You can download this sample Personal Data Log as a starting point if you wish.
Sole traders and one-man-bands should take time to reflect on this Personal Data Log to ensure that they can see the wood for the trees, and they’re not missing anything. Larger businesses should ensure that they consult with staff across the organisation, and sanity check the information carefully.
4. Getting specific about the data
Having identified the various circumstances in which you collect potentially personal data, it’s now time to start getting specific about the actual categories of data that you collect.
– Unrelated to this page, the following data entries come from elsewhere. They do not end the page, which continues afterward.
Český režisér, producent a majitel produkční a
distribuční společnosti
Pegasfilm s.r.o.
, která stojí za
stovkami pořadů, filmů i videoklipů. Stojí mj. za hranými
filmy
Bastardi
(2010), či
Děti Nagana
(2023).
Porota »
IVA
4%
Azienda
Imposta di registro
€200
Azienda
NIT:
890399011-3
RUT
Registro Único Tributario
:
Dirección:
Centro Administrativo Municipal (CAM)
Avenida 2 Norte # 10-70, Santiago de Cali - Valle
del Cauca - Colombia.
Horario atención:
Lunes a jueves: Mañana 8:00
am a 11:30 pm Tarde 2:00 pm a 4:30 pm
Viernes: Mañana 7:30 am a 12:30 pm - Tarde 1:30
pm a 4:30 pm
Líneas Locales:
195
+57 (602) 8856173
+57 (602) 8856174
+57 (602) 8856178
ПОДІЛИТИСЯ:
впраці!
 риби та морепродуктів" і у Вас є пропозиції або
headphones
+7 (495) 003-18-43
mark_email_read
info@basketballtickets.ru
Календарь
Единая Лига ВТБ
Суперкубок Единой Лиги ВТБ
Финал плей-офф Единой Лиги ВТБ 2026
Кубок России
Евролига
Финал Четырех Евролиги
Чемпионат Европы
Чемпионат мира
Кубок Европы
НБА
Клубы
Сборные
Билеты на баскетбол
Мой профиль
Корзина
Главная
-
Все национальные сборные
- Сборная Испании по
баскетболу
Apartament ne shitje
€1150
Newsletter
For many businesses, this will be relatively straightforward (it might just be name and email address in many cases) – but for others, it will get more complex.
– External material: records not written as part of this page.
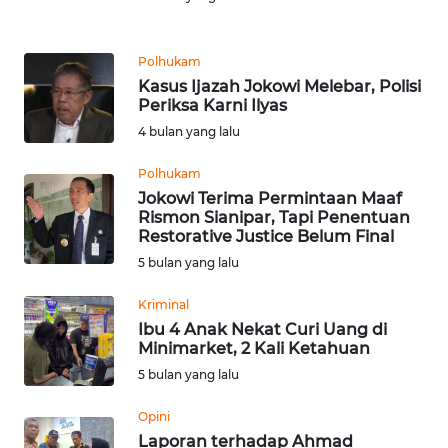
Informasi
INDEKS
Polhukam
BERITA
Kasus Ijazah Jokowi Melebar, Polisi
Periksa Karni Ilyas
KONTAK
4 bulan yang lalu
KAMI
Polhukam
Jokowi Terima Permintaan Maaf
INFO
Rismon Sianipar, Tapi Penentuan
IKLAN
Restorative Justice Belum Final
5 bulan yang lalu
TENTANG
KAMI
Kriminal
Ibu 4 Anak Nekat Curi Uang di
PEDOMAN
Minimarket, 2 Kali Ketahuan
MEDIA
5 bulan yang lalu
SIBER
Opini
Laporan terhadap Ahmad
REDAKSI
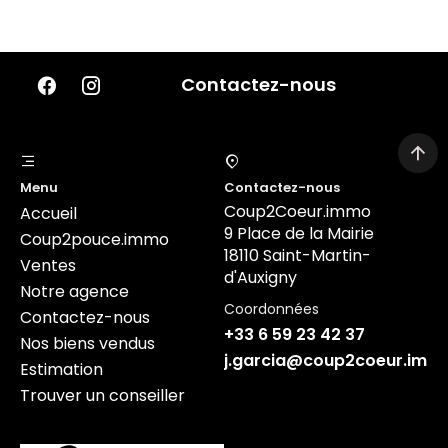
Contactez-nous
Menu
Contactez-nous
Coup2Coeur.immo
Accueil
9 Place de la Mairie
Coup2pouce.immo
18110 Saint-Martin-
Ventes
d'Auxigny
Notre agence
Coordonnées
Contactez-nous
+33 6 59 23 42 37
Nos biens vendus
j.garcia@coup2coeur.imm
Estimation
Trouver un conseiller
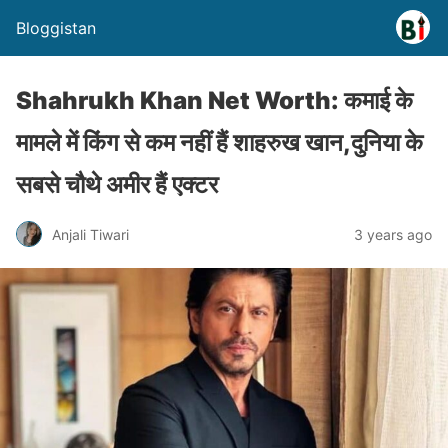
Bloggistan
Shahrukh Khan Net Worth: कमाई के
मामले में किंग से कम नहीं हैं शाहरुख खान,दुनिया के
सबसे चौथे अमीर हैं एक्टर
Anjali Tiwari
3 years ago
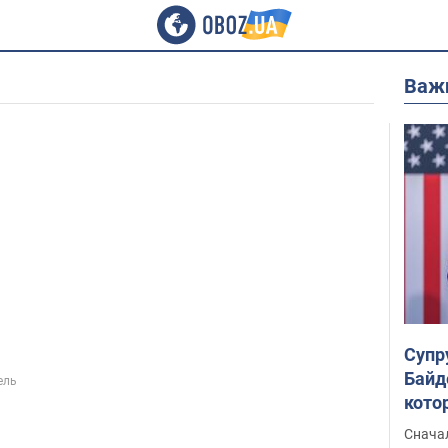
Важ
Супр
Байд
ель
кото
"агр
Сначал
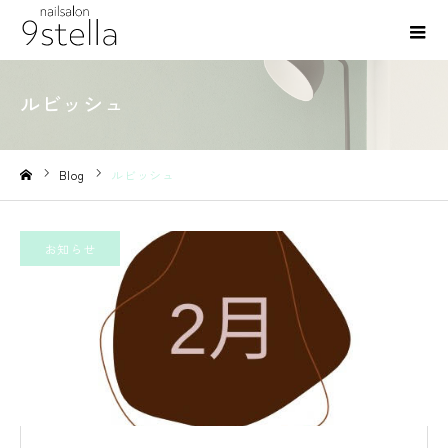
ルビッシュ
Blog
ルビッシュ
ホーム
お知らせ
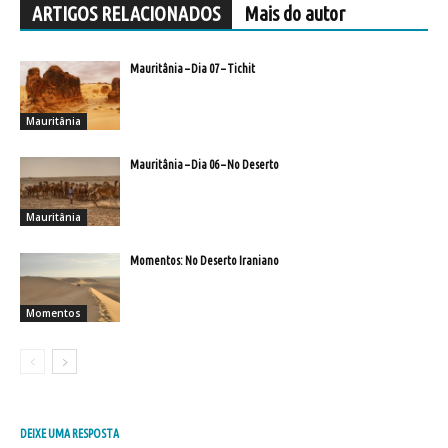
ARTIGOS RELACIONADOS
Mais do autor
Mauritânia – Dia 07 – Tichit
Mauritânia
Mauritânia – Dia 06 – No Deserto
Mauritânia
Momentos: No Deserto Iraniano
Momentos
DEIXE UMA RESPOSTA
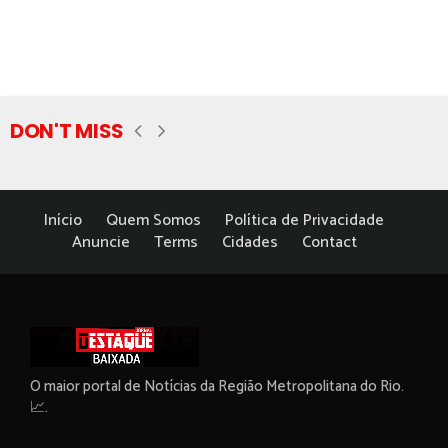
DON'T MISS
Início
Quem Somos
Política de Privacidade
Anuncie
Terms
Cidades
Contact
O maior portal de Notícias da Região Metropolitana do Rio.
📈.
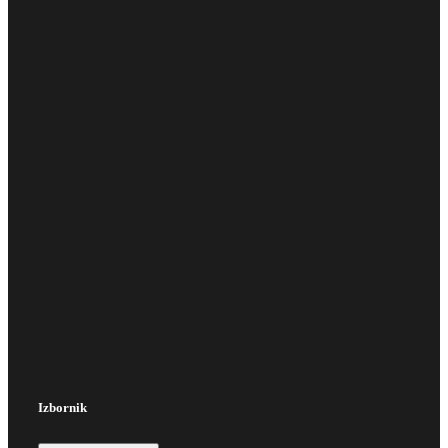
Izbornik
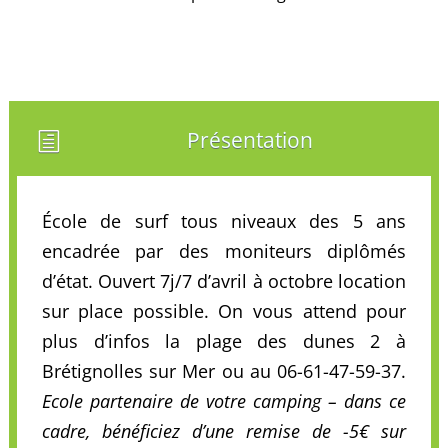
Présentation
h
École de surf tous niveaux des 5 ans
encadrée par des moniteurs diplômés
d’état. Ouvert 7j/7 d’avril à octobre location
sur place possible. On vous attend pour
plus d’infos la plage des dunes 2 à
Brétignolles sur Mer ou au 06-61-47-59-37.
Ecole partenaire de votre camping – dans ce
cadre, bénéficiez d’une remise de -5€ sur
The purpose of identifying these categories of data is fourfold:
- To confirm that you have a real grip on the exact data that your business is asking people for
- To check whether any of the data you collect relates to children under the age of 16, for which there are additional requirements in relation to parental consent
- To check whether any of the data you collect falls into a range of Special Categories defined by the GDPR, for which there are additional regulations and constraints
If you’re using our sample Personal Data Log, then now’s the time to complete Columns C, D & E.
The GDPR specifically mentions a number of types of data that it considers to be Special Categories of data. In general terms, the regulation prohibits the processing of such data unless the person to whom the data applies has given explicit consent for one or more specified purposes.
This effectively means that consent is the ONLY lawful basis for collecting such data – and the implication is that the consent must gained be very carefully and specifically.
The GDPR Special Categories of data are:
- Racial or ethnic origin
- Political opinions, religious or philosophical beliefs
- Trades Union membership
- Genetic or biometric data
- Health or data concerning a person’s sex life or sexual orientation
If your Personal Data Log reveals that you are collecting data falling into any of the Special Categories, then your consent processes will need to be watertight.